━━ Entries provided
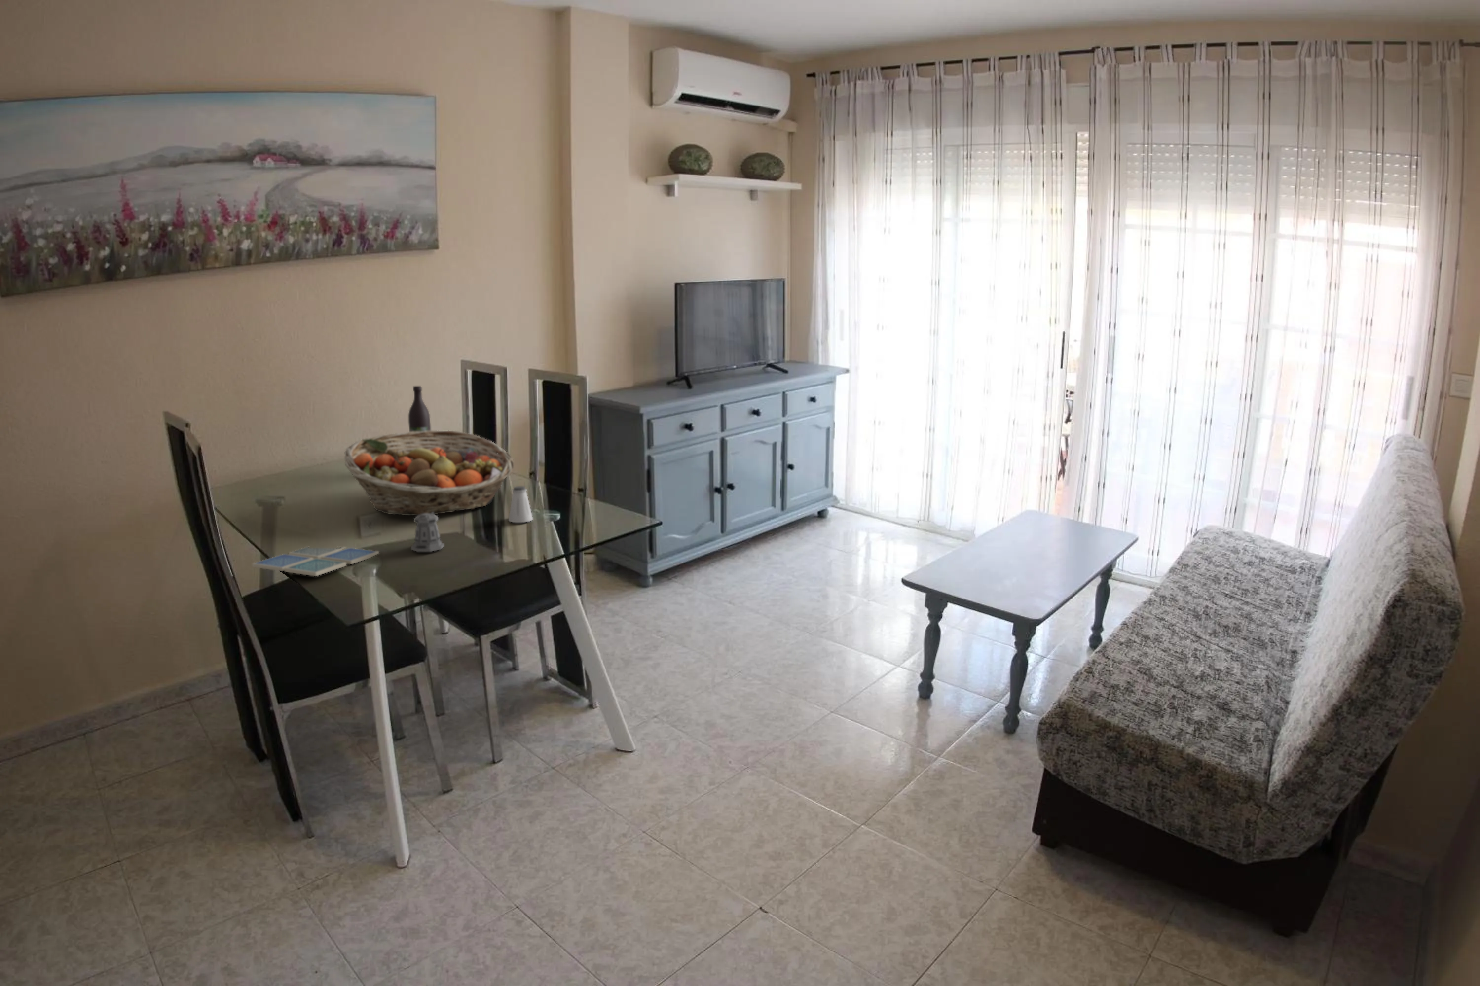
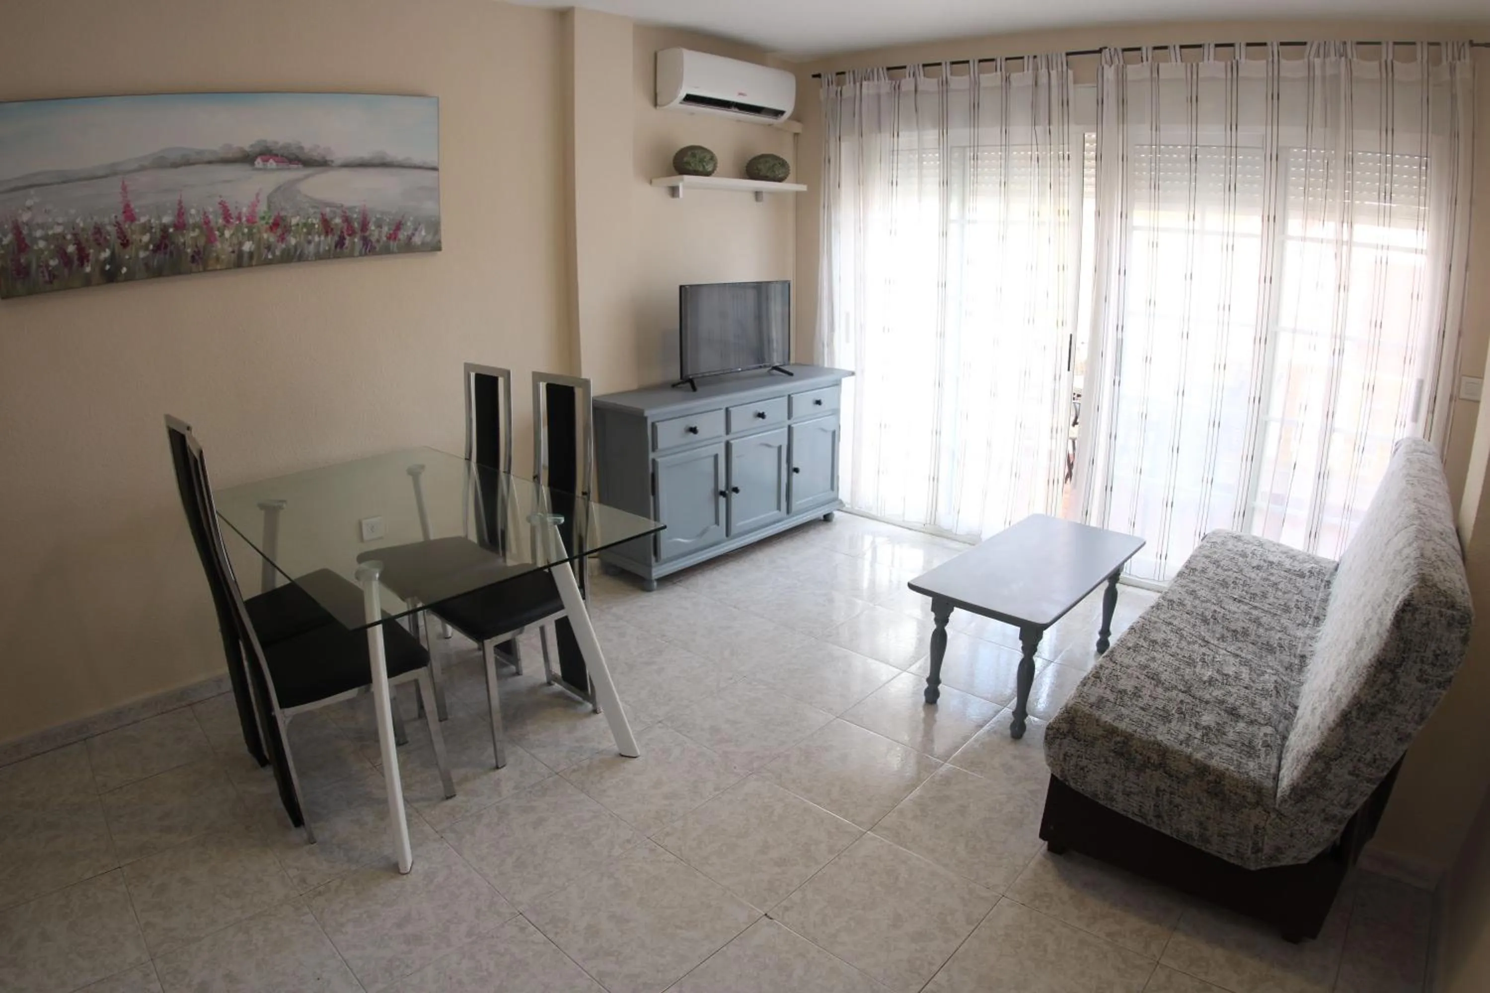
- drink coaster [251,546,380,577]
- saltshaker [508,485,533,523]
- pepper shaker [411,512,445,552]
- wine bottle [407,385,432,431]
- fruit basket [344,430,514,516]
━━━━
**Task brief:** All of the material above goes into the copy exactly as is; the pictures do not.

**Reply:**
- drink coaster [251,546,380,577]
- saltshaker [508,485,533,523]
- pepper shaker [411,512,445,552]
- wine bottle [407,385,432,431]
- fruit basket [344,430,514,516]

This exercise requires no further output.